▶ _WHAT TO WORK ON_
1. In the Java constructors passage, reproduce the part that opens with the words containing "These two classes" and closes with "other does not.".
2. Condense the paragraph of the Java constructors passage that begins "It's easy to confuse" into a shorter version that keeps its main facts.
3. Continue the passage on Java default and no-argument constructors from the point where it stops.

▶ _PASSAGE TO READ_
####
It's easy to confuse the concepts of "default constructor" and "no-argument constructor" in Java. The reason is that a default constructor is a particular kind of no-argument constructor. However, not all no-argument constructors are default constructors.
If any constructor appears in the source code of a class, even an empty no-argument constructor, a default constructor is not generated and does not exist. Because Test
declares a constructor, it does not have a default constructor, so Test cFrame = new Test();
does not call a default constructor.
These two classes are identical in terms of behavior (both have a no-argument constructor that does nothing), but one has a default constructor and the other does not.
class NoDefaultConstructor {
NoDefaultConstructor() {
// This is a no-argument constructor with an empty body, but is not a default constructor.
####
[Stored records]
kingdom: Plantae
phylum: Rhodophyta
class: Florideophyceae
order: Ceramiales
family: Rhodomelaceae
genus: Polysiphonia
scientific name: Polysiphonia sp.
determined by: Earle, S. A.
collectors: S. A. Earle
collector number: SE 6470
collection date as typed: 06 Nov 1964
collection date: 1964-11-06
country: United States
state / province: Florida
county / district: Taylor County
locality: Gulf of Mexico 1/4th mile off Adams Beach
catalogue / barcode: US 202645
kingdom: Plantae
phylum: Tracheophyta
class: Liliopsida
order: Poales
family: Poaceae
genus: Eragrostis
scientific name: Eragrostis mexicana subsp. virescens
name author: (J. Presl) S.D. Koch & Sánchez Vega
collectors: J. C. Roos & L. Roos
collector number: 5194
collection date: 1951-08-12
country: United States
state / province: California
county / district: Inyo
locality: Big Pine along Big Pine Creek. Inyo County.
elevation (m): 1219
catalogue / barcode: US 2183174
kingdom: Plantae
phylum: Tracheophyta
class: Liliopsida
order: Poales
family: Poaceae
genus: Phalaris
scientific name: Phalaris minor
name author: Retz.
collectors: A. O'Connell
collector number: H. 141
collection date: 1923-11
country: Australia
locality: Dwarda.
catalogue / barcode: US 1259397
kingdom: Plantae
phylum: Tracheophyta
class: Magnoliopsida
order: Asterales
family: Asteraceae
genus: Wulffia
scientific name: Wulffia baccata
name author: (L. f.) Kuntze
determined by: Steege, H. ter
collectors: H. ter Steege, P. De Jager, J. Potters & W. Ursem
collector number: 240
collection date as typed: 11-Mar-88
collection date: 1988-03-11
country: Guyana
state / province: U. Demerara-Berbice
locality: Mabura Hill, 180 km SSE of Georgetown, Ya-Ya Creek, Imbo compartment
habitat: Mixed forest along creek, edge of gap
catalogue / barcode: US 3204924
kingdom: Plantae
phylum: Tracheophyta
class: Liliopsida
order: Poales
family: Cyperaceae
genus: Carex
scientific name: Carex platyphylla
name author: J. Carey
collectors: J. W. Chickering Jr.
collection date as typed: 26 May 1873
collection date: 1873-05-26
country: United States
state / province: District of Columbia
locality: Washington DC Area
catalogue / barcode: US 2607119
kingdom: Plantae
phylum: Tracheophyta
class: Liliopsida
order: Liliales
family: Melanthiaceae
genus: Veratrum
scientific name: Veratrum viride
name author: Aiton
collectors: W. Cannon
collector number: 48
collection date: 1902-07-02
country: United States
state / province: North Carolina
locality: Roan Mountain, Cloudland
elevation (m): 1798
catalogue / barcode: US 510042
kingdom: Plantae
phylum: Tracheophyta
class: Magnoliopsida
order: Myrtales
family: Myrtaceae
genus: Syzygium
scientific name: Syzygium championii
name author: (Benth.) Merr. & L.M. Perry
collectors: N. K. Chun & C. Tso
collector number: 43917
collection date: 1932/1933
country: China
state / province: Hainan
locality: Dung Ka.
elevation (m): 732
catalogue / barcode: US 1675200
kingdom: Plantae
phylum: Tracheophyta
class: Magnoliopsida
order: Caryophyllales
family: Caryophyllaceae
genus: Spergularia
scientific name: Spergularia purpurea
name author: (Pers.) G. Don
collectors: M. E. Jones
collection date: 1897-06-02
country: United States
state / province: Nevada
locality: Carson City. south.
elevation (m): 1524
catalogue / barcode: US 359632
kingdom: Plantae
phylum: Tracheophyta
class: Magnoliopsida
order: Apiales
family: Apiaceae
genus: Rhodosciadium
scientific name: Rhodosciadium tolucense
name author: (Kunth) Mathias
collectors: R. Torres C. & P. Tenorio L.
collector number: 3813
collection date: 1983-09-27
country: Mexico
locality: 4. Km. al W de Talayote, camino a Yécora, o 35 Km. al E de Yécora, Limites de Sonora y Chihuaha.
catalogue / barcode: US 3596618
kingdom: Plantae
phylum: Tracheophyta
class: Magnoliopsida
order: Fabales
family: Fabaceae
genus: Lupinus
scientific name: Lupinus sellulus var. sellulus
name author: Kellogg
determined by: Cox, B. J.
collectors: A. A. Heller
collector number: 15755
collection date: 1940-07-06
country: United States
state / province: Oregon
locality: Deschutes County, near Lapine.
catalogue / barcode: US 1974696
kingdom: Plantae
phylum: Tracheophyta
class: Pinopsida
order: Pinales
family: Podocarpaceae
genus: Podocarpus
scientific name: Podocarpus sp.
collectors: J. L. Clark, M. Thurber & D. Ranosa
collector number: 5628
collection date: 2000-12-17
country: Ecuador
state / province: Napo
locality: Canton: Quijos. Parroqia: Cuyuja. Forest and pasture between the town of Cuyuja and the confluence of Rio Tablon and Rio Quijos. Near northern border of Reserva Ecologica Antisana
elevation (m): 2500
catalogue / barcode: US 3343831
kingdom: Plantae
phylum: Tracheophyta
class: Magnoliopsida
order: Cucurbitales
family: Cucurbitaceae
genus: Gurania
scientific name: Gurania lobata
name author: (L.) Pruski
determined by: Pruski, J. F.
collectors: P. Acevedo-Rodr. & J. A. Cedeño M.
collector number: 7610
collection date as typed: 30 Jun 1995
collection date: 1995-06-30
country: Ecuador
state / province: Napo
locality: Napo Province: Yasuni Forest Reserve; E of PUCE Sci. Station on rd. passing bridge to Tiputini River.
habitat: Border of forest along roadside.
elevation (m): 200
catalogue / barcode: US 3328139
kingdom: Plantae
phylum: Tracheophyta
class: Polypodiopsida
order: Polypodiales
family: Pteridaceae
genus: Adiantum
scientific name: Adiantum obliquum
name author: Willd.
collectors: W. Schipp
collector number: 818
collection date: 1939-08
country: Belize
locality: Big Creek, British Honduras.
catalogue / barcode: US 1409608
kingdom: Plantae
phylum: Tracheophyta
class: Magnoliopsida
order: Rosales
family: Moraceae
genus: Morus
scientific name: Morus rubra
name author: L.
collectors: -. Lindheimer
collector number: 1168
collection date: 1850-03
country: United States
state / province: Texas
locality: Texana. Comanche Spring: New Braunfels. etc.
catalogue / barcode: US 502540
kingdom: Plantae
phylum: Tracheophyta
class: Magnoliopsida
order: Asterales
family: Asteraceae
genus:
####
▶ _RESPONSES BY ITEM NUMBER_
1.
These two classes are identical in terms of behavior (both have a no-argument constructor that does nothing), but one has a default constructor and the other does not.

2. Java's "default constructor" and "no-argument constructor" are easily confused, because a default constructor is one kind of no-argument constructor. Not every no-argument constructor, however, is a default constructor.

3.
}
}
class HasDefaultConstructor {
// This class has no declared constructors, so the compiler inserts a default constructor.
}
In each case, you can create an instance with new NoDefaultConstructor()
or new HasDefaultConstructor()
, because both classes have no-argument constructors, but only HasDefaultConstructor
's no-argument constructor is a default constructor.
Style note: If a constructor doesn't explicitly chain to another constructor with a call to super(...)
or this(...)
, a call to super()
is automatically inserted at the beginning of the constructor. You never need to write super()
in a Java constructor. Doing so adds visual noise and is unnecessary.